May 21st 2013
So I’ve been totally wanting French onion soup lately, but it’s not soup weather. When it’s sunny and bright outside and the house is muggy soup isn’t the most appealing thing to serve. So I decided to make a French onion tart, with all the flavors of its soupy rival, but in a portable, can be served room temp with salad alternative. This recipe is totally easy and my whole family loves it! Great for meatless Monday, and no one will miss the meat!
Softball sized onion, I got a Texas sweet onion, use what you like, but I would suggest a sweet variety. Slice all the onions and place in a heated sauté pan (medium) with 1 tbsp olive oil. Let sauté till light brow (15 minutes), add 2 Tbsp. red wine vinegar, 2 sprigs fresh thyme, 1 tsp pepper…cook 5 more minutes, and add 1 Tbsp. butter, 1 Tbsp. parsley, 1 Tbsp.

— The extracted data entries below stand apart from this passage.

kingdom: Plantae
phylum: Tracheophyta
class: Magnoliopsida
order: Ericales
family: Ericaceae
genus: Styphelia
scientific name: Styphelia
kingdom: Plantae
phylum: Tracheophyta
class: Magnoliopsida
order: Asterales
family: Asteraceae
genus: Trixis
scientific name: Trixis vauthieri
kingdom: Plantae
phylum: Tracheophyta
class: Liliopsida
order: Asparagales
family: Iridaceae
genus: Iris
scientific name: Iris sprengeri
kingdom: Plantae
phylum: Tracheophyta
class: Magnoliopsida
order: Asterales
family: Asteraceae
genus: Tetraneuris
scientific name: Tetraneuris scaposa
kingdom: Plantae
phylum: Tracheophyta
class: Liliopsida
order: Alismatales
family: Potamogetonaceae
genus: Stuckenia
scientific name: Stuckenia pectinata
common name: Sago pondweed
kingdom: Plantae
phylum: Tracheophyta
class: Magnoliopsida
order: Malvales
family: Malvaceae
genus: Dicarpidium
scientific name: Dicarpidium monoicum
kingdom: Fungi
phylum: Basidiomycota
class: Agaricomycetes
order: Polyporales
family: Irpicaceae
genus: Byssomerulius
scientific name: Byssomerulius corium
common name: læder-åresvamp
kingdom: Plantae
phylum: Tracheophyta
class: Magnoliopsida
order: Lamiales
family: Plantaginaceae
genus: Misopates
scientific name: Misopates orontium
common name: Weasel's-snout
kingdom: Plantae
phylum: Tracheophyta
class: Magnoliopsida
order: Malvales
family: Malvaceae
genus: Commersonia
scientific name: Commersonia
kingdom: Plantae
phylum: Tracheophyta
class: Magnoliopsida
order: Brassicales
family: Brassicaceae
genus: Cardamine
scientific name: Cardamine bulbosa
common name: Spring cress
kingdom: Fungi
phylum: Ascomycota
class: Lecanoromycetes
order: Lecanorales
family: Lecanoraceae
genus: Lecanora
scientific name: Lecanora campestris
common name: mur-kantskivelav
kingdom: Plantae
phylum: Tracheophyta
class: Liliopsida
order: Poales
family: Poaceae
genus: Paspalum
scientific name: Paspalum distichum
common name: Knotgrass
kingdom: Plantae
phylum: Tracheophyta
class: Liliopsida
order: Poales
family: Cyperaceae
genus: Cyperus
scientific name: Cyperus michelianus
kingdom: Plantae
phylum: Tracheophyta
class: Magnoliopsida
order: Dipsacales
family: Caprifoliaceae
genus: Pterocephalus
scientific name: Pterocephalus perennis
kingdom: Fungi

Soy sauce (great for richness and color, turn off heat. Set aside. Pre heat oven 400 degrees.
Cut one box of thawed puff pastry into eight squares, pre bake for 10 minutes….push down centers when they come out of oven. Top with even parts onion mixture and 1 oz of gruyere chesse, bake twenty minutes or until brown and bubbly, like a bowl of French onion soup! Serve with salad, mine was comprised of Organic spring mix, 2 Tbsp. olive oil, 2 Tbsp. balsamic vinegar, 1 tsp. ground pepper, 2 Tbsp. pecorino cheese….salad is so easy and fresh! My kids love this salad and it so simple you can make it in 5 min, but elegant and tasty enough to serve at a dinner party!